Exit Opportunity Predictions
Using data from Crunchbase to predict startup exit events
For the past couple of weeks, I have been working on developing a classification model that uses levels of funding in a startup to predict whether or not a VC investing in the company will have an opportunity to cash out of the company. To build my model, I used free data from Crunchbase, which is unfortunately fairly limited. As you can imagine, there aren’t any publicly available databases for historical startup funding rounds, and Crunchbase only offers data for startup funding through 2013 for free. That being said, by using a Random Forest classification model, I was able to gain some interesting insights into the types of factors that increase the probability that a startup will present an exit event for a VC to capitalize on. I classified an exit opportunity as a company that was either acquired or went to an IPO.
Cleaning the Data
The free data offered by Crunchbase is provided in 11 different SQL files that include MySQL scripts and tables written out explicitly for creation. I originally tried to load these tables using Postgres, but the slightly different syntax in MySQL meant that I had to go through the process of creating my own local MySQL database. Once I had this database up and running, I loaded in each of the 11 SQL files, and used the pymysql package to read each of the tables into Python. These tables included a variety of information on each of the startups in the dataset, the investors in each funding round, and details on each of those investors. I used the merge functionality in Pandas to join each of these tables in order to eliminate companies that did not have any valid investors in the dataset. This series of merges left me a dataframe with many unnecessary columns, so at this point I reviewed each of the columns individually and eliminated those that were unnecessary to my model. This cleaning of the model left me with a dataframe with data about historical funding rounds, the companies being funded, and the firms that were doing the funding. To shape this into a manageable format for model creation, I had to organize the data by company into multiple columns. To do this, I looped through all instances of funding for companies across different funding rounds, and created a new column for each different possible round, even if a given company had no funding for a given round. All of this cleaning left me with a data frame that could easily be analyzed using one of the many SKLearn classification models.
Creating the Model
With this data now in a manageable format, I began testing different models. I decided that perfect interpretability was not of the utmost concern, given that I would be creating a dashboard in order to demonstrate my results, so I focused on maximizing the F1 score of my model. I chose F1 because I thought it would be important to maximize both the precision (the ratio of accurate ‘Exit’ predictions to all ‘Exit’ predictions) as well as the recall (the ratio of accurate ‘Exit’ predictions to the total number of ‘Exited’ startups in my sample) of the model. These are both important in this specific problem because, from the perspective of a VC, a user would want to pick as many startups that presented exit opportunities as possible without incorrectly funding startups without exit opportunities. I next ran Random Forest (tested at different maximum depths), Logistic Regression, K-Nearest Neighbors (tested with different values of K), and Naive Bayes models, compared their F1 scores.
F1 Scores by Model
Model | F1 Score |
---|---|
Random Forest (Max Depth=15) | 0.4615 |
Logistic Regression | 0.4072 |
KNN (K=1) | 0.3019 |
Naive Bayes | 0.3463 |
To further cement this decision, I also analyzed the ROC curves of each of these models. The ROC curve helps to explain the efficacy of the model by comparing the sensitivity (true positive rate) to the specificity (false positive rate) across different thresholds for acceptance. A high value for the area under the curve (AUC) of a given model corresponds to a model with a better ratio of sensitivity to specificity across all thresholds. Random Forest was again the best model from my sample by AUC.

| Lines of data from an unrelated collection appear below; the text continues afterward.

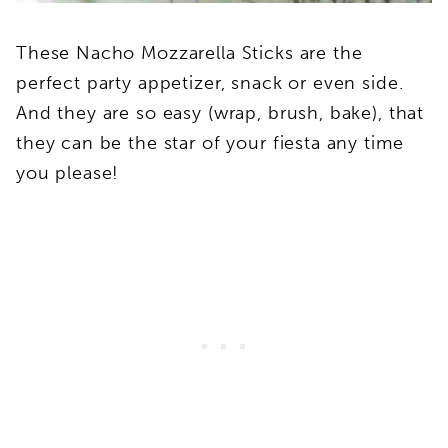
These Nacho Mozzarella Sticks are the
perfect party appetizer, snack or even side.
And they are so easy (wrap, brush, bake), that
they can be the star of your fiesta any time
you please!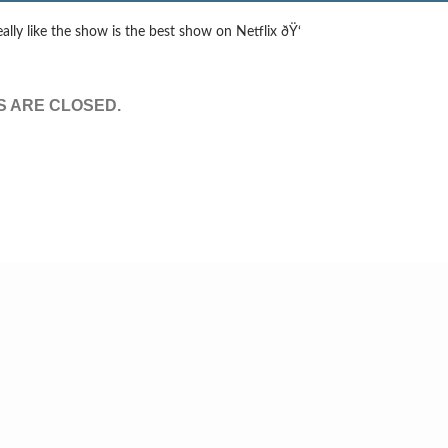
eally like the show is the best show on Netflix ðŸ‘
 ARE CLOSED.
© Tv,eh? 2026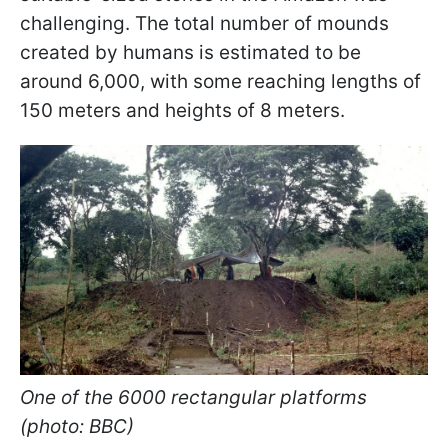
challenging. The total number of mounds
created by humans is estimated to be
around 6,000, with some reaching lengths of
150 meters and heights of 8 meters.
One of the 6000 rectangular platforms
(photo: BBC)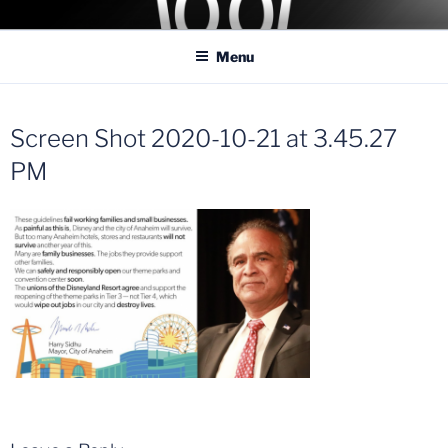
Skip
COASTER KINGS
Traveling the Globe for the Best Coasters and Theme Parks
to
Menu
content
Screen Shot 2020-10-21 at 3.45.27
PM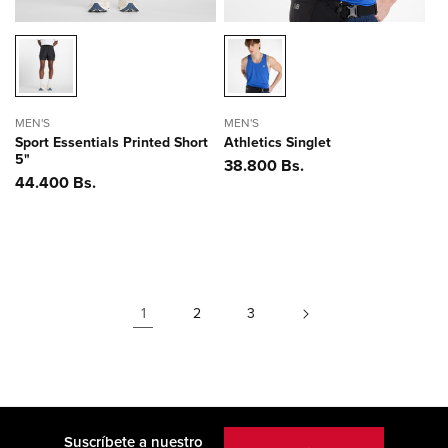
MEN'S
MEN'S
Sport Essentials Printed Short
Athletics Singlet
5"
Precio
38.800 Bs.
Precio
44.400 Bs.
habitual
habitual
1
2
3
Suscríbete a nuestro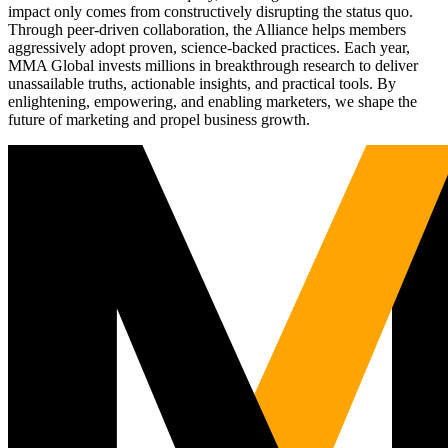
impact only comes from constructively disrupting the status quo.
Through peer-driven collaboration, the Alliance helps members
aggressively adopt proven, science-backed practices. Each year,
MMA Global invests millions in breakthrough research to deliver
unassailable truths, actionable insights, and practical tools. By
enlightening, empowering, and enabling marketers, we shape the
future of marketing and propel business growth.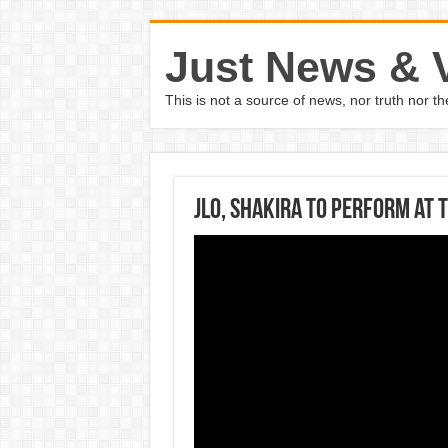
Just News & 
This is not a source of news, nor truth nor 
JLO, Shakira to perform at 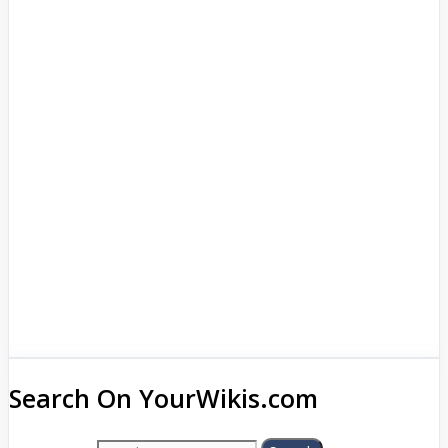
Search On YourWikis.com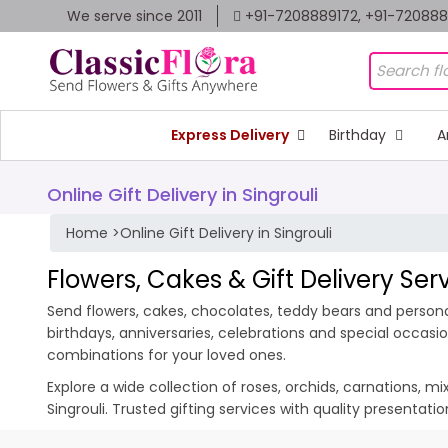
We serve since 2011
+91-7208889172, +91-72088
Express Delivery
Birthday
A
Online Gift Delivery in Singrouli
Home
>
Online Gift Delivery in Singrouli
Flowers, Cakes & Gift Delivery Serv
Send flowers, cakes, chocolates, teddy bears and personali
birthdays, anniversaries, celebrations and special occas
combinations for your loved ones.
Explore a wide collection of roses, orchids, carnations, m
Singrouli. Trusted gifting services with quality presentat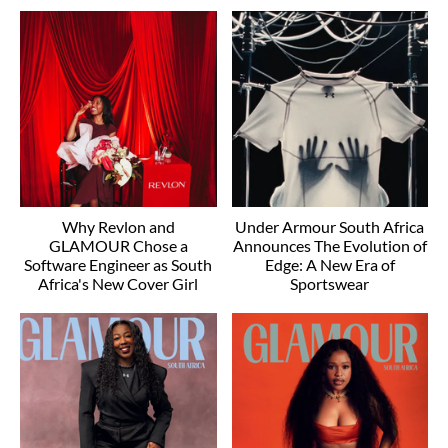
Why Revlon and
Under Armour South Africa
GLAMOUR Chose a
Announces The Evolution of
Software Engineer as South
Edge: A New Era of
Africa's New Cover Girl
Sportswear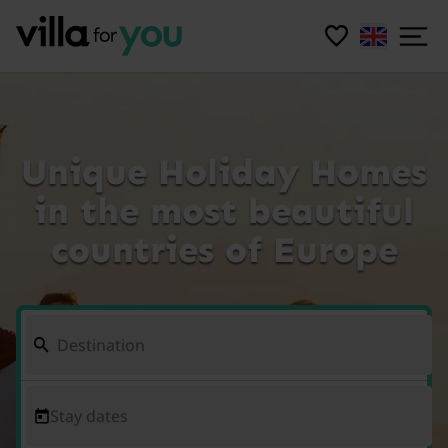
Unique Holiday Homes
in the most beautiful
countries of Europe
Stay dates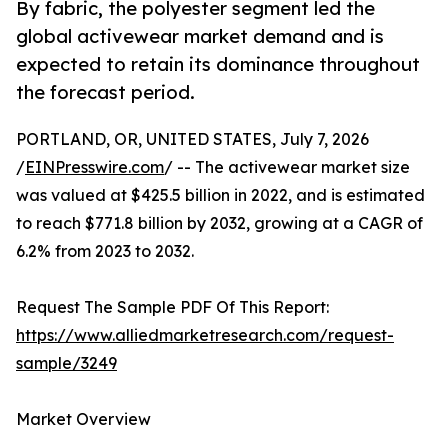
By fabric, the polyester segment led the
global activewear market demand and is
expected to retain its dominance throughout
the forecast period.
PORTLAND, OR, UNITED STATES, July 7, 2026
/
EINPresswire.com
/ -- The activewear market size
was valued at $425.5 billion in 2022, and is estimated
to reach $771.8 billion by 2032, growing at a CAGR of
6.2% from 2023 to 2032.
Request The Sample PDF Of This Report:
https://www.alliedmarketresearch.com/request-
sample/3249
Market Overview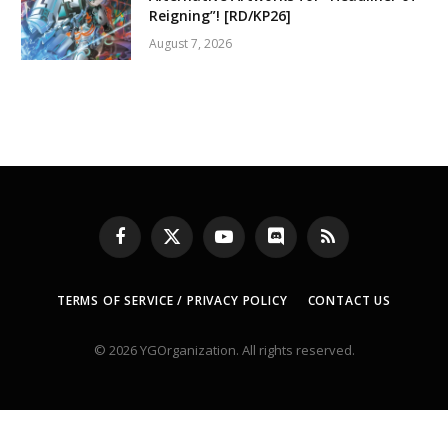
Reigning”! [RD/KP26]
August 7, 2026
Facebook
X
YouTube
Discord
RSS
(Twitter)
TERMS OF SERVICE / PRIVACY POLICY
CONTACT US
© 2026 YGOrganization. All rights reserved.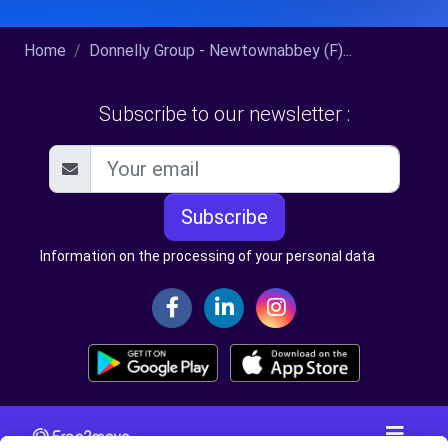
Home
Donnelly Group - Newtownabbey (F)...
Subscribe to our newsletter :
Subscribe
Information on the processing of your personal data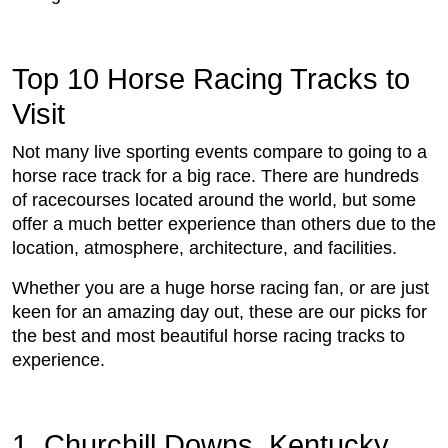
Top 10 Horse Racing Tracks to
Visit
Not many live sporting events compare to going to a
horse race track for a big race. There are hundreds
of racecourses located around the world, but some
offer a much better experience than others due to the
location, atmosphere, architecture, and facilities.
Whether you are a huge horse racing fan, or are just
keen for an amazing day out, these are our picks for
the best and most beautiful horse racing tracks to
experience.
1. Churchill Downs, Kentucky,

Having decided on using a Random Forest model for my classifier, I started to analyze the model more in order to optimize its performance. I started by analyzing the precision vs. recall of the model at different thresholds, and found a threshold of 0.2858 to be optimal for my F1 score.
In addition, I found that the most important features in my model were the number of milestones met, the total funding, and the size of the largest investor. On the other hand, amount of angel investing and crowdfunding were found to have little impact on the exit probability. I reviewed some of the results from my test sample, and found that some notable companies such as Twitter and Spotify were correctly predicted as presenting a high exit probability.
Creating the dashboard
Once I had an accurate model to use, I created a dashboard using Flask and D3 to allow for interpretable results. The dashboard allowed a user to vary the different features of the model (such as size of funding rounds and number of milestones met) in order to see the probability of exit based on the selection. Changing the features also created a similarity graph on the dashboard of startups from the sample with similar attributes. These nodes were all clickable, taking a user to the homepage for the company represented by the node so they could better explore these relationships. D3 was used to create the sliders for the feature selection, display the modeled probabilities, and generate the nodes (using a force directed graph).
Takeaways
Overall, this was a great project to see how data science could be applied to a financial problem. Having something in place to help VCs make funding decisions could be incredibly useful. Estimates vary on VC success rates, but some put it as low as 25%, and using my model could help boost that probability to maximize profits and ensure that the proper companies are being funded. With the data as limited as it was, this model certainly has some room for improvement. In particular, I would like to see more information on valuations at each funding round, as well as user counts and balance sheet items like revenue. If my model was accurate to this degree with this data, I would think that layering in this additional insight could make it usable to VCs of all sizes. Hopefully I can one day have access to the more detailed Pitchbook data in order to improve this model, but as it stands right now, I’m happy to have learned so much about classification with Python and building an app with D3 and HTML/CSS.